[COLLECTED DATA Boundary: Start]

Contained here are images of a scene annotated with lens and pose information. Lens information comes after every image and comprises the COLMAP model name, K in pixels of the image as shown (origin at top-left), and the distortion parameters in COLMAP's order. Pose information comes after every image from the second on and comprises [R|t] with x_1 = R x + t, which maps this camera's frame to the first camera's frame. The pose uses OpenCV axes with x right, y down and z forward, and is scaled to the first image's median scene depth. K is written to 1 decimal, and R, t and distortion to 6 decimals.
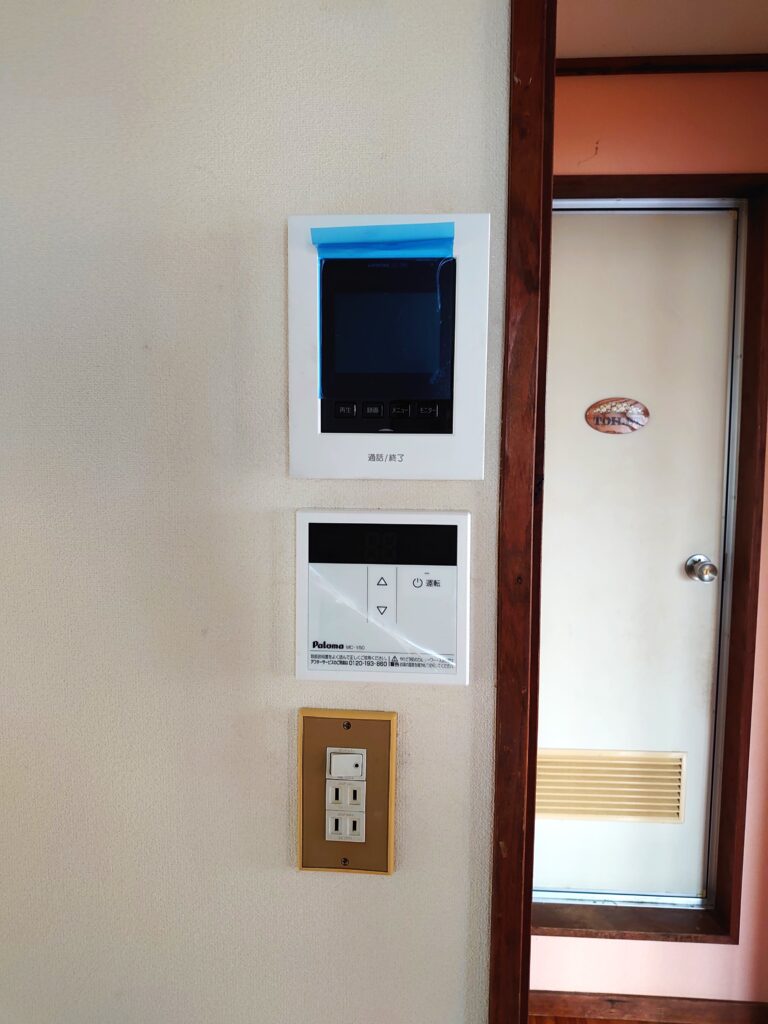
lens RADIAL K [[769.8, 0, 384.0], [0, 769.8, 512.0], [0, 0, 1]] dist [0.003087, -0.004932]
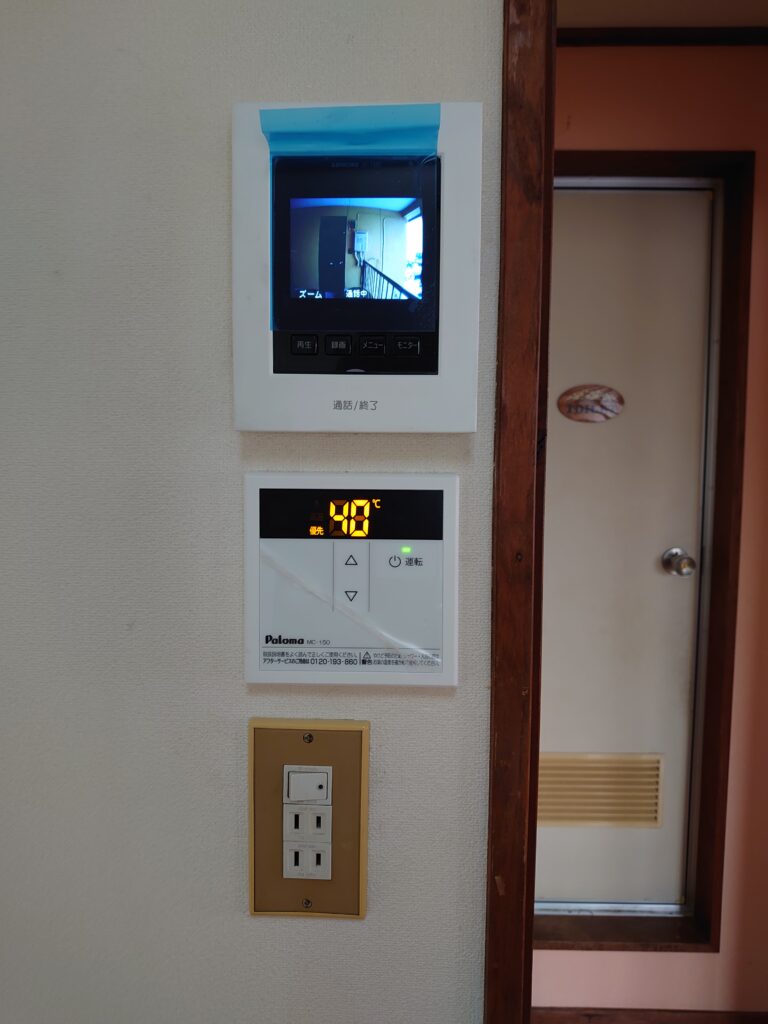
lens RADIAL K [[769.8, 0, 384.0], [0, 769.8, 512.0], [0, 0, 1]] dist [0.003087, -0.004932]
pose [[0.998780, -0.005077, 0.049112, -0.007072], [0.005299, 0.999976, -0.004396, 0.041939], [-0.049088, 0.004651, 0.998784, 0.182353]]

[COLLECTED DATA Boundary: End]

TASK STATEMENT ▸ Print all of the lines above word for word, but leave the pictures out.

SOLUTION TO THIS TASK ▸
Contained here are images of a scene annotated with lens and pose information. Lens information comes after every image and comprises the COLMAP model name, K in pixels of the image as shown (origin at top-left), and the distortion parameters in COLMAP's order. Pose information comes after every image from the second on and comprises [R|t] with x_1 = R x + t, which maps this camera's frame to the first camera's frame. The pose uses OpenCV axes with x right, y down and z forward, and is scaled to the first image's median scene depth. K is written to 1 decimal, and R, t and distortion to 6 decimals.
lens RADIAL K [[769.8, 0, 384.0], [0, 769.8, 512.0], [0, 0, 1]] dist [0.003087, -0.004932]
lens RADIAL K [[769.8, 0, 384.0], [0, 769.8, 512.0], [0, 0, 1]] dist [0.003087, -0.004932]
pose [[0.998780, -0.005077, 0.049112, -0.007072], [0.005299, 0.999976, -0.004396, 0.041939], [-0.049088, 0.004651, 0.998784, 0.182353]]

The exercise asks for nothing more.